United Nations Week qualified as a “national special security event,” in national security parlance. That put it on a level with U.S. presidential nominating conventions, inaugurations, and the G20 summits. Complicating security measures was the fact that many foreign leaders stayed in the same hotels, providing would-be assassins clusters of targets—and they moved in conspicuous, slow-moving motorcades from event to event. Even with NYPD escorts and sirens wailing, New York motorists and cabdrivers were much more reluctant to make room for emergency vehicles than drivers in most of the rest of the country. And it wasn’t just the world leaders: almost all traveled with spouses and children, all of whom needed protection.

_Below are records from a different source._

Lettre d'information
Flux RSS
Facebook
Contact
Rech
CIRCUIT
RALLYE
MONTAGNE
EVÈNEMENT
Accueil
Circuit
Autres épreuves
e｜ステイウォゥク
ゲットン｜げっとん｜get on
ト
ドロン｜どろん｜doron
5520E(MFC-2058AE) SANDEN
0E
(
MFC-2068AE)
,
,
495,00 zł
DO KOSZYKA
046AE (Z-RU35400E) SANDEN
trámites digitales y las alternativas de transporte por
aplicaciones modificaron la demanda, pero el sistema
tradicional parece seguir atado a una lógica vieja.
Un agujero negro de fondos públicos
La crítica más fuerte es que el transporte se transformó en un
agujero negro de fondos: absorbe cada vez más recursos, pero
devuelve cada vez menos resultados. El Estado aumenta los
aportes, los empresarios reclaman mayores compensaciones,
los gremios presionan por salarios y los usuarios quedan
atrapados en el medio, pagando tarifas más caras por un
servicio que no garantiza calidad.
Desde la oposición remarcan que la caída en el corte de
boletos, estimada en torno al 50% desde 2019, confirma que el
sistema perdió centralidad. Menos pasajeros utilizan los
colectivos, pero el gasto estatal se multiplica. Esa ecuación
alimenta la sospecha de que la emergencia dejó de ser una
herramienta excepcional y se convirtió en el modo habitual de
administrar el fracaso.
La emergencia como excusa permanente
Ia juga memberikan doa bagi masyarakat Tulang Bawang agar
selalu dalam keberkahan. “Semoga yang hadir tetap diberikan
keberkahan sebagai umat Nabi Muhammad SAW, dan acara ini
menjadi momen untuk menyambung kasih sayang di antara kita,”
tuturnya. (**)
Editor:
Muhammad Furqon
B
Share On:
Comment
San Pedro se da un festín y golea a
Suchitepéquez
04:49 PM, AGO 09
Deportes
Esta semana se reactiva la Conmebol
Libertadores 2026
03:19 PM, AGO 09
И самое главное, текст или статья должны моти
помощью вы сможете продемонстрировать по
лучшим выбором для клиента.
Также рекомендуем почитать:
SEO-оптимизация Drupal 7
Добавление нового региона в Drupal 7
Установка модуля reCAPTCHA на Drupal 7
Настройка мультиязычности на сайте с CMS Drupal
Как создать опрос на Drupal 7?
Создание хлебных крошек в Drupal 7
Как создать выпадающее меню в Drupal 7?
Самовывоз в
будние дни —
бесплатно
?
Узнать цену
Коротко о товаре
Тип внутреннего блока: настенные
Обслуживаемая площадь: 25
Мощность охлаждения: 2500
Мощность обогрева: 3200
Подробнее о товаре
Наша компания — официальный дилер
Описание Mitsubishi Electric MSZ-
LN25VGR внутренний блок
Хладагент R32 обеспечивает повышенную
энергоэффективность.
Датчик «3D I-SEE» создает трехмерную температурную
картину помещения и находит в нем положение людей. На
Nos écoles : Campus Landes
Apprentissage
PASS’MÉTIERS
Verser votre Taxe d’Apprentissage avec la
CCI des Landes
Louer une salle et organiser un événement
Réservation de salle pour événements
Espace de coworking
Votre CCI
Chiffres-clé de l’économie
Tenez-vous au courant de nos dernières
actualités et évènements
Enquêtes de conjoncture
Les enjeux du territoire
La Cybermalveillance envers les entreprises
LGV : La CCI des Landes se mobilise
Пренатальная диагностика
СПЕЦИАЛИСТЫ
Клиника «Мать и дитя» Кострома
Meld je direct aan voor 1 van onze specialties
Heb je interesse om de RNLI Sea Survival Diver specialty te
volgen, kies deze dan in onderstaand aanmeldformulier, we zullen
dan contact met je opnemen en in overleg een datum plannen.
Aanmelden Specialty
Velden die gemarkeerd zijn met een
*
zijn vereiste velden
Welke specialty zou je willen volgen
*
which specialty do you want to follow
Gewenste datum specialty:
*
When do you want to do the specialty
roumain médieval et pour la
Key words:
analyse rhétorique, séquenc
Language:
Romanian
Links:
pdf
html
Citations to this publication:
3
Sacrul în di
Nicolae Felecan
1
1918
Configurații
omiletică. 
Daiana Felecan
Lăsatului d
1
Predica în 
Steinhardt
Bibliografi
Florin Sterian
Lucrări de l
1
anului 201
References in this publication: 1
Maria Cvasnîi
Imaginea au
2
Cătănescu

“Broadside” was the name they had given to the Secret Service’s command center. From the secure room, agents tracked the movements of dignitaries and their attendant security details in real time. Many foreign leaders were familiar with their case agent after multiple trips to the United States. Dukes had graduated up from detail leader for former Iranian president Mahmoud Ahmadinejad—one of the biggest of the big-target dignitaries of the past few years—to heading the Dignitary Protection Division at the command center.